:: DATA RECORDS

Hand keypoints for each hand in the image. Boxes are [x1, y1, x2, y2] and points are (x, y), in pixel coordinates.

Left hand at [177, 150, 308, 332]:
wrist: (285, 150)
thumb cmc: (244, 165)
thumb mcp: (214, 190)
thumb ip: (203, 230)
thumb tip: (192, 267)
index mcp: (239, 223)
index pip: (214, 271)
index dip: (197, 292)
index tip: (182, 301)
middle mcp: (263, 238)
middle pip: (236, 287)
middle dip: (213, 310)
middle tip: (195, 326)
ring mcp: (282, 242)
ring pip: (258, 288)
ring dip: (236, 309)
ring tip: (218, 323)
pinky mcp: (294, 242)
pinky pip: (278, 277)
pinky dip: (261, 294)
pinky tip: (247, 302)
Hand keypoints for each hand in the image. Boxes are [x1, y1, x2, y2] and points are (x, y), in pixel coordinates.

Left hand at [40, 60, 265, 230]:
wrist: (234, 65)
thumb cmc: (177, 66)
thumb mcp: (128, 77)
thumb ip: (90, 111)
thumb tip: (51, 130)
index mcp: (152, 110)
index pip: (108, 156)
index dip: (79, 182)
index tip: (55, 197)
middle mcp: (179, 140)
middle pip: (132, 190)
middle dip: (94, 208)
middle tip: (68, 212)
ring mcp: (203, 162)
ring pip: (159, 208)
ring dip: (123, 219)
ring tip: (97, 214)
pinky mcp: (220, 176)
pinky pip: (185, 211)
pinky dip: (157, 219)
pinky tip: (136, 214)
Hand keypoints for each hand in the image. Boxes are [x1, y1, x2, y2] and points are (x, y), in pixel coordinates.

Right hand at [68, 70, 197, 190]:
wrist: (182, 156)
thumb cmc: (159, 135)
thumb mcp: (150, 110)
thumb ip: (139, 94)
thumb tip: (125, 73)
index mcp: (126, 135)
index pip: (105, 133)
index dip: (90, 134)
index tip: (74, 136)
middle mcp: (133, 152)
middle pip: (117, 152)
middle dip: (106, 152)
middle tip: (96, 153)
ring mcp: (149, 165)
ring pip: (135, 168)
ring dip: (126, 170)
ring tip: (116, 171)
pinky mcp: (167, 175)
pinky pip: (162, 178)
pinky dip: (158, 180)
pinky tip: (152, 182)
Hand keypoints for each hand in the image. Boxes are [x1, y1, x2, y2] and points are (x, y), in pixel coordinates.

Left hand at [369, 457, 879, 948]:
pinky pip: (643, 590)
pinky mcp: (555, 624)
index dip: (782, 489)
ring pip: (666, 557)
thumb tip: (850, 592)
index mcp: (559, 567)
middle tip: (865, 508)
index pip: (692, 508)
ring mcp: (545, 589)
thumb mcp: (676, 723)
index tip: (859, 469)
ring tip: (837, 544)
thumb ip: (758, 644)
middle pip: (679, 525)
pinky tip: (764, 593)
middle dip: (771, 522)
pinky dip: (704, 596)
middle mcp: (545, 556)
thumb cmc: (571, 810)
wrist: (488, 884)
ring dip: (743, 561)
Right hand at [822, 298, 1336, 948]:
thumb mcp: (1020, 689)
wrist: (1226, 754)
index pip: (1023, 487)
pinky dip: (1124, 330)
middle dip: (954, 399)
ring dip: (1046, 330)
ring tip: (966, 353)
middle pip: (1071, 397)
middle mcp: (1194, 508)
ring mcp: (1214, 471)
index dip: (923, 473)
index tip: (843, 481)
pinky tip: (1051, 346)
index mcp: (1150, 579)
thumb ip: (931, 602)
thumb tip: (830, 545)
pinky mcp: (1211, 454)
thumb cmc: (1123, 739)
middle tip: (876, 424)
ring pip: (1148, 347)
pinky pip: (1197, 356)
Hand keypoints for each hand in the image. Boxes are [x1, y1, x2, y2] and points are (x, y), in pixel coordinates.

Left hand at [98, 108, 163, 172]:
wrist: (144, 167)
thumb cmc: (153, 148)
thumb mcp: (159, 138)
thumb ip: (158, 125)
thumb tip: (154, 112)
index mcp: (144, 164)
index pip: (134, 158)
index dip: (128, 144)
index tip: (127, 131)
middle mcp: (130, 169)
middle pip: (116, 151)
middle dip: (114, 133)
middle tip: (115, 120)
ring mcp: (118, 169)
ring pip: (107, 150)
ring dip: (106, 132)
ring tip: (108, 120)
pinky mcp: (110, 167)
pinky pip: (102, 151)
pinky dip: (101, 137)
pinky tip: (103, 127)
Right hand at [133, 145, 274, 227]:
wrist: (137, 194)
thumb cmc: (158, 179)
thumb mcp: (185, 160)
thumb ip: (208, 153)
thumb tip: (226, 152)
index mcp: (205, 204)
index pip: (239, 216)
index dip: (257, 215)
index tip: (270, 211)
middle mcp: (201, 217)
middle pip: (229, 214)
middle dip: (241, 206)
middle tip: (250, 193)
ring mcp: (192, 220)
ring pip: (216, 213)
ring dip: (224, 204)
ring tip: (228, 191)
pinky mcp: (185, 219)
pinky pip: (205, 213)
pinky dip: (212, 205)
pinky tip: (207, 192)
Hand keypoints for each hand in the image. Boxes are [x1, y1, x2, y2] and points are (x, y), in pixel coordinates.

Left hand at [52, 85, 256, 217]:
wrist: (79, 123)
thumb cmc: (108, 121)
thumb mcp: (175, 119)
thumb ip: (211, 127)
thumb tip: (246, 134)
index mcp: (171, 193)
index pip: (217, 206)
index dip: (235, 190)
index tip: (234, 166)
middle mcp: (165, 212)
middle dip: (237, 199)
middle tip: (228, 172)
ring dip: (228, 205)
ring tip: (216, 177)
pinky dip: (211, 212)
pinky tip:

::::

Track down every line in the entries that includes the string "Left", and copy it.

Left hand at [177, 150, 308, 332]:
Left hand at [40, 60, 265, 230]:
Left hand at [369, 457, 879, 948]:
Left hand at [98, 108, 163, 172]:
Left hand at [52, 85, 256, 217]:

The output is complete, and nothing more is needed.